It remains to be asked why λέγειν is named before νοεῖν. The answer is that it is from λέγειν that νοεῖν first receives its essence as apprehending that gathers.
This determination of the essence of Being-human that takes place here at the inception of Western philosophy is not brought about by picking out just any properties of the living thing “human being,” in contrast to other living things. Being-human is [130|178] determined by the relation to beings as such and as a whole. The human essence shows itself here as the relation that first opens up Being to humanity.
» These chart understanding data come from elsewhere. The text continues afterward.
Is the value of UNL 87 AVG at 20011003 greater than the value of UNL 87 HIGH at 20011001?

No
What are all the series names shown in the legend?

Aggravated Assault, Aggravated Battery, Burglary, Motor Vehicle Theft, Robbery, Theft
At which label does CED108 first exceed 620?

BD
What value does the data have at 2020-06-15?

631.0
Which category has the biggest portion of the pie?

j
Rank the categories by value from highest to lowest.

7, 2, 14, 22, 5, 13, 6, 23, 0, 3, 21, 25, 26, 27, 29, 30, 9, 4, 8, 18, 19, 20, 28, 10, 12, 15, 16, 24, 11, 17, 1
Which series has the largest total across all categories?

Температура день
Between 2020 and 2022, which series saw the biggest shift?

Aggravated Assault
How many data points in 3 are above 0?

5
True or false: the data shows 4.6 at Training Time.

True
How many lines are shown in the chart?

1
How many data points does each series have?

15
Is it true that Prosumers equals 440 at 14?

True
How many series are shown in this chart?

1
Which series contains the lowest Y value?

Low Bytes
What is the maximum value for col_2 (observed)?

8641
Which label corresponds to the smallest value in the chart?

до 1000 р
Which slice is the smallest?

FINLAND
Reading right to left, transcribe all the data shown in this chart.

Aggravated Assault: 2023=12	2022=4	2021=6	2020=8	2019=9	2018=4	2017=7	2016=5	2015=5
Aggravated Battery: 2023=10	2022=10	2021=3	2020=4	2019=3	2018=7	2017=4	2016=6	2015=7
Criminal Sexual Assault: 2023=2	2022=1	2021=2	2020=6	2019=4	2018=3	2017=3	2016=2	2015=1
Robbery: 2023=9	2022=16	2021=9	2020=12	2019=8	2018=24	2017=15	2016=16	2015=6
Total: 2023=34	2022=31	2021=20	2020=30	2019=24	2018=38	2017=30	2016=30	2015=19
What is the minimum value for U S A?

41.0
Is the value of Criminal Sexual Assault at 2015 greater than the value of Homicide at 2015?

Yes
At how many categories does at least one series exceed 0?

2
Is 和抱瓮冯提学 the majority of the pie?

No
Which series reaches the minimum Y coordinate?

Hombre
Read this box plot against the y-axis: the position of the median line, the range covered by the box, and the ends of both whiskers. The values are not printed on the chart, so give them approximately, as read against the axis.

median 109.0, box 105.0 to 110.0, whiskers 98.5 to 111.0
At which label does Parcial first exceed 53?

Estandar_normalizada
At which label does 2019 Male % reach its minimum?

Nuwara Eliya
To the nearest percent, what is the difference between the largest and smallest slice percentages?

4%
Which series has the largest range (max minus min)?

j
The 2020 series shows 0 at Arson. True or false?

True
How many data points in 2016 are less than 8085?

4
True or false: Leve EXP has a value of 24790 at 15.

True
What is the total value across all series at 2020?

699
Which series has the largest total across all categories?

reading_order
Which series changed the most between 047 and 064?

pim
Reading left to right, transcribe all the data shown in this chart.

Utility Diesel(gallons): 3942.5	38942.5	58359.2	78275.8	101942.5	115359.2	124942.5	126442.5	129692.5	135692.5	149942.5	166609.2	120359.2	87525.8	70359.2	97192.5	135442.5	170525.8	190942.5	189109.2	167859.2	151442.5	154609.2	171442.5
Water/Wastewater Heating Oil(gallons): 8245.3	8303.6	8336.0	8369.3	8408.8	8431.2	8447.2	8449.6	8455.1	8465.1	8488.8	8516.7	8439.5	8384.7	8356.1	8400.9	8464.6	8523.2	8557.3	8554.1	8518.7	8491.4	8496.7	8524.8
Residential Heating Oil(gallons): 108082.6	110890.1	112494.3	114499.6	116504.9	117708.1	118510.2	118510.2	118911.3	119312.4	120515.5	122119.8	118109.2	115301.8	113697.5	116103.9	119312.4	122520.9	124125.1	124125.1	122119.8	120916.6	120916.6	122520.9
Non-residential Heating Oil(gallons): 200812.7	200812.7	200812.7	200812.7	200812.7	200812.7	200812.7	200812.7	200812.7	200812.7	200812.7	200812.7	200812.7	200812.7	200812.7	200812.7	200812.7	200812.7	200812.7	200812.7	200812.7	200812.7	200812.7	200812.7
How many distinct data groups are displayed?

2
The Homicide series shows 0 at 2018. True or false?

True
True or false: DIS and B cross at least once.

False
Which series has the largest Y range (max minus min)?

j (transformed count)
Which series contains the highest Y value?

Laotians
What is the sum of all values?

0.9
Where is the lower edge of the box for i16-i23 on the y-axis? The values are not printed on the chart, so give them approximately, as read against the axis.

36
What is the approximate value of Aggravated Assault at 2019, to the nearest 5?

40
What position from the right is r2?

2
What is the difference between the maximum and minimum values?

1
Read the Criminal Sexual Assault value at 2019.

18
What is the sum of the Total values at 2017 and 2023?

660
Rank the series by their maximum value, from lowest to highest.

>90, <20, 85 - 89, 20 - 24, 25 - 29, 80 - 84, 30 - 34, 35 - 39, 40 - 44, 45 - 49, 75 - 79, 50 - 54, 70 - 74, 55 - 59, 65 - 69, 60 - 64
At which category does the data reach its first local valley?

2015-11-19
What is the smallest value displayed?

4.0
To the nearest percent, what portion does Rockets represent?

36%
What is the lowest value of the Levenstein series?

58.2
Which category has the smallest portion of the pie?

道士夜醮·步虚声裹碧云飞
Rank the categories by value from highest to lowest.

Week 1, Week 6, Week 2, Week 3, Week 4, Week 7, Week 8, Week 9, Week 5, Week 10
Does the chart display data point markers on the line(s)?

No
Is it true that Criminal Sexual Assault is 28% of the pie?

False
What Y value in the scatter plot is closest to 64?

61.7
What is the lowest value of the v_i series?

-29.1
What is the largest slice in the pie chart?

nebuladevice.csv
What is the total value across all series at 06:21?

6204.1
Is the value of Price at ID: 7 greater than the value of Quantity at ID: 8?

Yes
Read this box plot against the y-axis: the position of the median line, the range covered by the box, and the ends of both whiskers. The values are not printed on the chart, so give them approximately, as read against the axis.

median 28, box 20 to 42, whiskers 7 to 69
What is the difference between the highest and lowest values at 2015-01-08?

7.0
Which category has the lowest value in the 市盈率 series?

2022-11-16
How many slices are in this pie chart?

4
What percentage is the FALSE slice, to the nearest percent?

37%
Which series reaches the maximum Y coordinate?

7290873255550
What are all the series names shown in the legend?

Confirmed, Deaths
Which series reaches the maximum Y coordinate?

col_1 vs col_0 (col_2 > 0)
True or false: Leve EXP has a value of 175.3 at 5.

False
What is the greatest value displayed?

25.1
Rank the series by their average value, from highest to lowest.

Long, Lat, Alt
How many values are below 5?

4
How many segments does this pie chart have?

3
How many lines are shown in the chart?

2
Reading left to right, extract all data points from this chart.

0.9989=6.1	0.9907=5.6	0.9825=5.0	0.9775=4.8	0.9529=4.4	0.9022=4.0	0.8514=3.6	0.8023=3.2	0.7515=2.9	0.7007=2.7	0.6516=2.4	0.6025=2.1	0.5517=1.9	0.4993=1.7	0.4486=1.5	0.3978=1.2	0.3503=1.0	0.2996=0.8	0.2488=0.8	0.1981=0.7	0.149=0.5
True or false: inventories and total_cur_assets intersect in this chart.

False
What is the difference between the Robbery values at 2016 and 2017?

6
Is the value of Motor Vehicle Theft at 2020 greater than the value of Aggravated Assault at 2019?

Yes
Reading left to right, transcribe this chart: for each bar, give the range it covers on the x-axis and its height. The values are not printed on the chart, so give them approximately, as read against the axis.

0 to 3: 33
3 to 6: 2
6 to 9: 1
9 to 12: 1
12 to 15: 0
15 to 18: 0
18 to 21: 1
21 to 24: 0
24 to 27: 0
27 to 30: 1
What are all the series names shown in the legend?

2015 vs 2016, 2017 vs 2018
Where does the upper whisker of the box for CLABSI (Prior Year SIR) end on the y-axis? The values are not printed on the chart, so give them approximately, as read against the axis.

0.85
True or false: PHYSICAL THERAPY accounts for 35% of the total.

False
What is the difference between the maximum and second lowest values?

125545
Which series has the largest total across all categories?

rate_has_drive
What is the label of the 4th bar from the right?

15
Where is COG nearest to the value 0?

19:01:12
Being-human, as the urgency of apprehending and gathering, is the urging into the freedom of taking over τέχνη, the knowing setting-into-work of Being. Thus there is history.
The essence of λόγος as gathering yields an essential consequence for the character of λέγειν. Λέγειν as gathering, determined in this way, is related to the originary gatheredness of Being, and Being means coming-into-unconcealment; this gathering therefore has the basic character of opening up, revealing. Λέγειν is thus contrasted clearly and sharply with covering up and concealing.
This is demonstrated directly and unambiguously by a saying of Heraclitus. Fragment 93 says: “The lord whose soothsaying happens at Delphi οὔτε λέγει οὔτε κρύπτει, he neither gathers76 nor conceals, ἀλλὰ σημαίνει, but instead he gives indications.” Gathering here stands in contrast to concealing. Here, gathering is de-concealing, revealing.
Here a simple question may well be posed: where could the word λέγειν, gathering, have gotten the meaning of revealing (de-concealing) in contrast to concealing, if not on the basis of its essential connection to λόγος in the sense of φύσις? The sway
76. Conventional translation: “speaks.”